Zhang, Wei

Date:2019-09-30
PI, IDG/McGovern Institute, Tsinghua University
Assistant Professor, School of Clinical Medicine, Tsinghua University
         Associate Chief Physician, Beijing Tsinghua Changgung Hospital

 

 Email: wzhang007@tsinghua.edu.cn

 

                             

[Research Focus]

Diffuse midline glioma, H3K27-altered (DMG), is a pediatric-type high-grade diffuse glioma that preferentially localizes to the brainstem or pons, thalamus, and spinal cord. Surgical resection is challenging and biopsy is often performed in most cases. To date, no conventional, targeted or immune therapy has been convincingly shown to improve patients’ overall survival. Effective treatment guideline is absent and remains to be established. Prognosis of DMG patients is poor and 2-year survival rate is <10%. We apply methods of epigenetics, molecular biochemistry, immunology and multi-omic to explore:

1.The mechanism underlying the malignancy of DMG;
2.Epigenetic agent-based immunotherapy in treating DMG;
3.Liquid biopsy and molecular imaging of DMG;
4.Markers for early screening, tumor progression and prognosis of DMG;
 

[Education & Experience]                           
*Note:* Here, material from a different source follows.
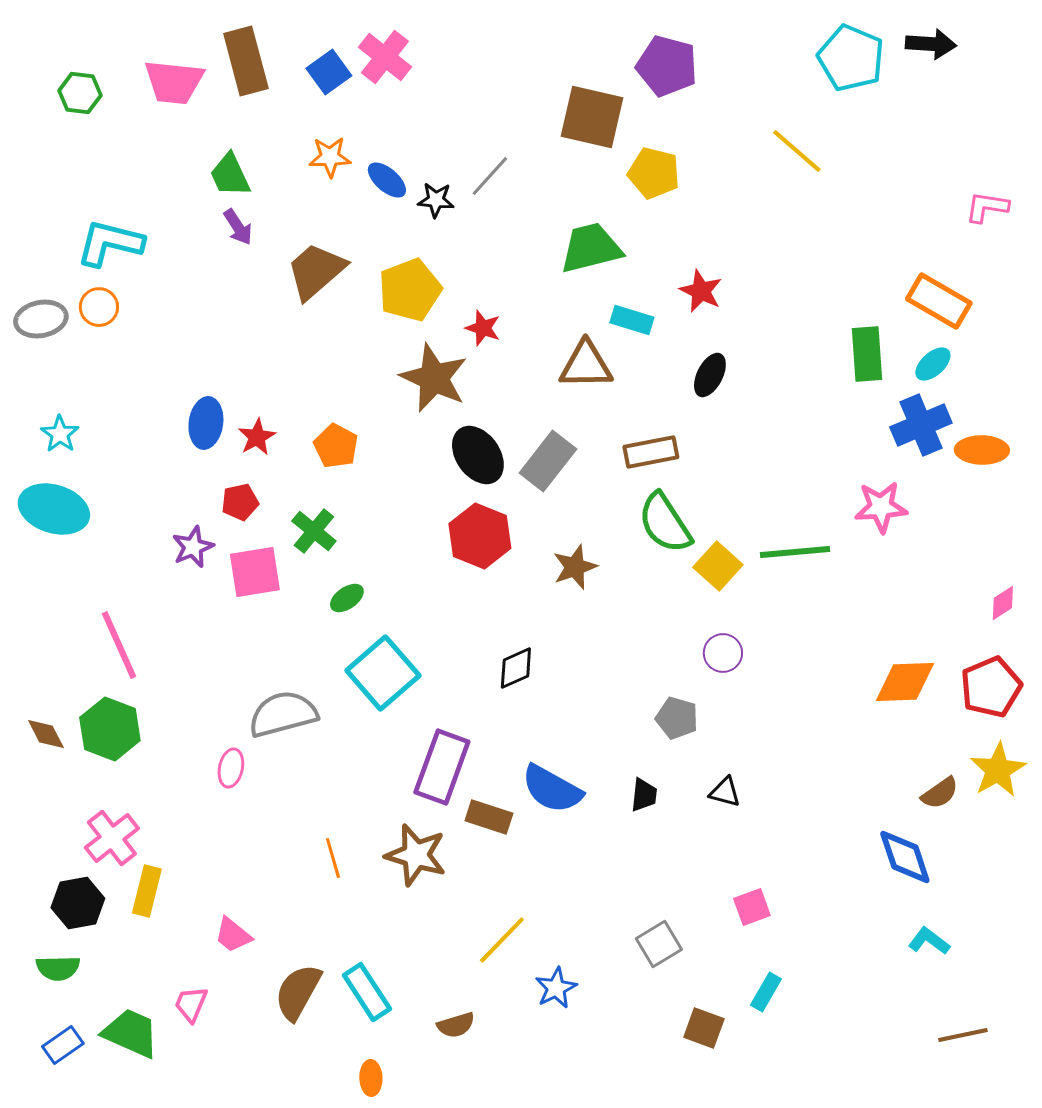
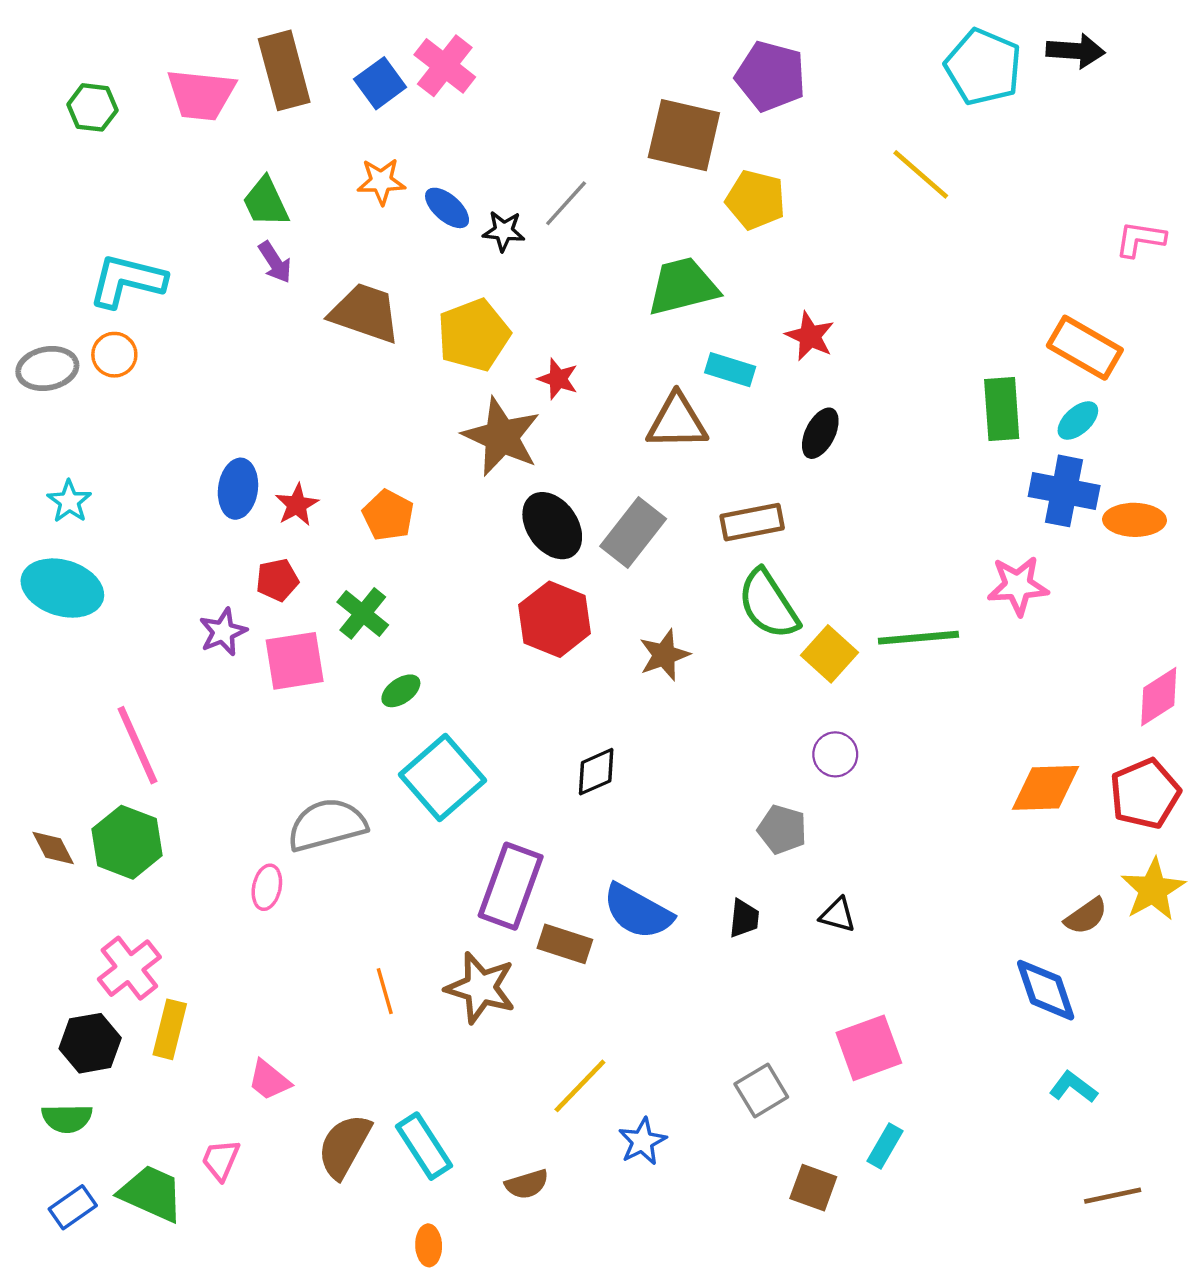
brown trapezoid: (316, 271) -> (365, 313), turned 60
blue cross: (921, 425) -> (1064, 491), turned 34
pink diamond: (1003, 603) -> (1159, 697), size x1.5
pink square: (752, 907) -> (869, 1048), size x1.5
2020-present    PI, IDG/McGovern Institute, Tsinghua University
2020-present    Assistant professor, School of Clinical Medicine, Tsinghua University
2020-present    Associate Chief Physician, Beijing Tsinghua Changgung Hospital
2016-2019        Associate Professor/Associate Chief Physician, The Fourth Military Medical University
2011-2016        Lecturer/Physician, The Fourth Military Medical University
2009-2012        Ph.D/Postdoctoral, Massachusetts General Hospital, Harvard University
2004-2011        Ph.D, The Fourth Military Medical University
1999-2004        Bachelor of Clinical Medicine, The Fourth Military Medical University 
 

[Selected Publications]                            

  • Jing LK, Qian ZH, Gao Q, Sun R, Zhen ZL, Wang GH, Yang XY, Li HT, Guo TN, Zhang W*. Diffuse Midline Glioma Treated with Epigenetic Agent Based Immunotherapy. Accepted. Signal Transduct Target Ther. 2023;8(1):23.
  • Chen WJ, Zhang X, Han H, Lv JN, Kang EM, Zhang YL, Liu WP, He XS, Wang J, Wang GH, Yu YB, Zhang W*. The different role of YKL-40 in glioblastoma is a function of MGMT promoter methylation status. Cell Death Dis. 2020; 11(8): 668-681.
  • Zhang X, Zhang W#, Mao XG, Cao WD, Zhen HN, Hu SJ. Malignant Intracranial High Grade Glioma and Current Treatment Strategy. Curr Cancer Drug Targets. 2019; 19(2): 101-108. 
  • Zhang W, Fulci G, Wakimoto H, Cheema AT, Buhrman JS, Jeyaretna DS, Stemmer-Rachamimov AO, Rabkin SD, Martuza RL. Combination of Oncolytic Herpes Simplex Viruses Armed with Angiostatin and IL-12 Enhances Antitumor Efficacy in Human Glioblastoma Models. Neoplasia. 2013; 15(6):591-9.
  • Zhang W, Fulci G, Buhrman JS, Stemmer-Rachamimov AO, Chen JW, Wojtkiewicz GR, Weissleder R, Rabkin SD, Martuza RL. Bevacizumab With Angiostatin-armed oHSV Increases Antiangiogenesis and Decreases Bevacizumab-induced Invasion in U87 Glioma. Mol Ther. 2012; 20(1):37-45.
  • Zhang W, Kawanishi M, Miyake K, Kagawa M, Kawai N, Murao K, Nishiyama A, Fei Z, Zhang X, Tamiya T. Association between YKL-40 and adult primary astrocytoma. Cancer. 2010; 116(11):2688-97.
  • Zhang W, Murao K, Zhang X, Matsumoto K, Diah S, Okada M, Miyake K, Kawai N, Fei Z, Tamiya T. Resveratrol represses YKL-40 expression in human glioma U87 cells. BMC Cancer. 2010; 10:593.
  • Liu BL, Cheng JX, Zhang W#, Zhang X, Wang R, Lin H, Huo JL, Cheng H. Quantitative detection of multiple gene promoter hypermethylation in tumor tissue, serum, and cerebrospinal fluid predicts prognosis of malignant gliomas. Neuro Oncol. 2010; 12(6):540-8.